TEXT TO READ -
+---+

Archive for Nancy Platts

Local Politics – Brighton Kemptown

Posted in Brighton, Politics with tags , , on April 13, 2015 by telescoper

I haven’t posted much about the forthcoming General Election but I couldn’t resist making a short comment about the situation here in Brighton & Hov, which is actually quite interesting. The three constituencies in the city are all marginal: Hove, Brighton Pavilion, and Brighton Kemptown. All of these were Conservative strongholds until 1997, when they all fell to the Labour party which held them until the last General Election 2010. Hove and Brighton fell to the Conservatives in 2010 while Brighton Pavilion was taken by the UK’s only Green MP, Caroline Lucas. Much of the media attention in Brighton is focussing on the latter seat, where (surprisingly to my mind), Caroline Lucas seems set to retain her place in the House of Commons having apparently succeeded in her campaign of distancing herself from the local Green Party’s abject performance in running Brighton and Hove City Council.

I am currently living in Brighton Kemptown, a two-way marginal in which the Labour candidate (Nancy Platts) is fighting the incumbent Conservative (Simon Kirby). The seat encompasses the eastern part of Brighton and the semi-rural suburbs and villages stretching out to the east of the seat. At its western end it includes Queen`s Park ward, the centre of Brighton`s vibrant gay community, then Kemptown, the council estates of Whitehawk and Moulscoomb and then, beyond the racecourse, more affluent and genteel coastal villages like Woodingdean, Saltdean and the town of Peacehaven. At the north of the seat is Brighton University`s Falmer campus – despite Moulscoomb itself being in the constituency, Moulscoomb campus lies just over the boundary marked by the A27  in Brighton Pavilion. The University of Sussex, where I work, also has a campus at Falmer, but it is also in Brighton Pavilion.

+---+

WRITTEN INSTRUCTION - Rewrite the Brighton Kemptown post, beginning at the words "I haven’t posted" and stopping after "Hove City Council.", with "constituencies" changed to "seats".

RECORD EXTRACTS -
+---+

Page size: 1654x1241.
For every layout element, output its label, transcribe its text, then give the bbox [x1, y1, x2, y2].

+---+

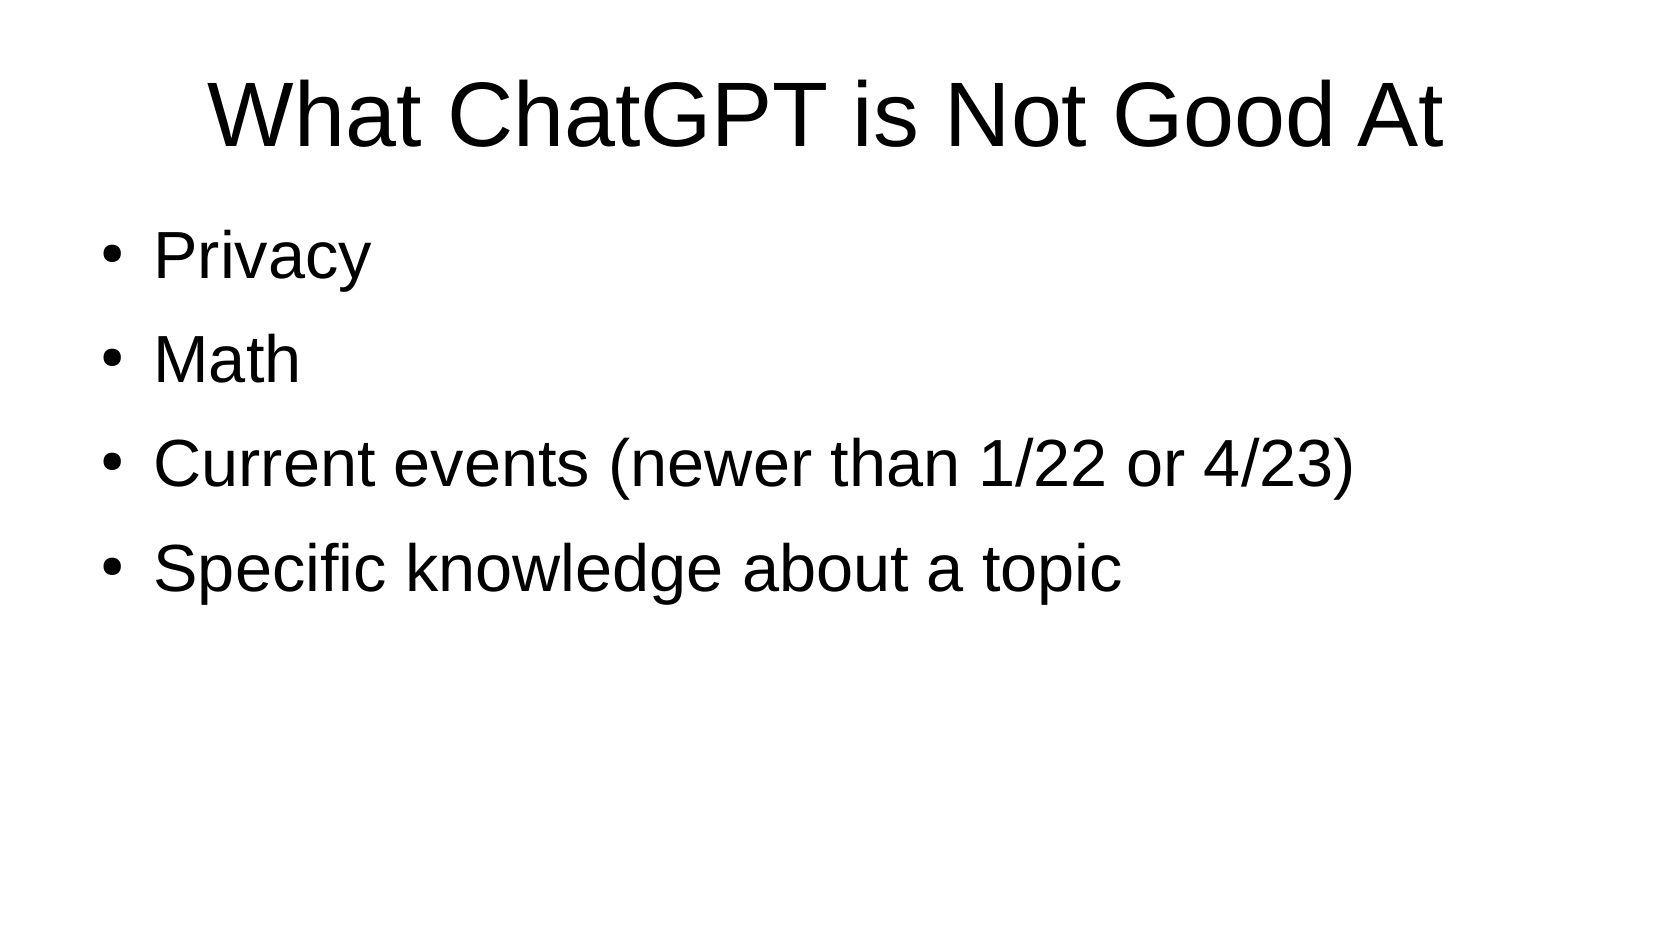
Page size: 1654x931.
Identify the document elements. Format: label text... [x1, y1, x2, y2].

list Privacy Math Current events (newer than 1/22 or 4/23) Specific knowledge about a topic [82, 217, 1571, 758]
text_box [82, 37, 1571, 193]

+---+

RESPONSE BELOW -
I haven’t posted much about the forthcoming General Election but I couldn’t resist making a short comment about the situation here in Brighton & Hov, which is actually quite interesting. The three seats in the city are all marginal: Hove, Brighton Pavilion, and Brighton Kemptown. All of these were Conservative strongholds until 1997, when they all fell to the Labour party which held them until the last General Election 2010. Hove and Brighton fell to the Conservatives in 2010 while Brighton Pavilion was taken by the UK’s only Green MP, Caroline Lucas. Much of the media attention in Brighton is focussing on the latter seat, where (surprisingly to my mind), Caroline Lucas seems set to retain her place in the House of Commons having apparently succeeded in her campaign of distancing herself from the local Green Party’s abject performance in running Brighton and Hove City Council.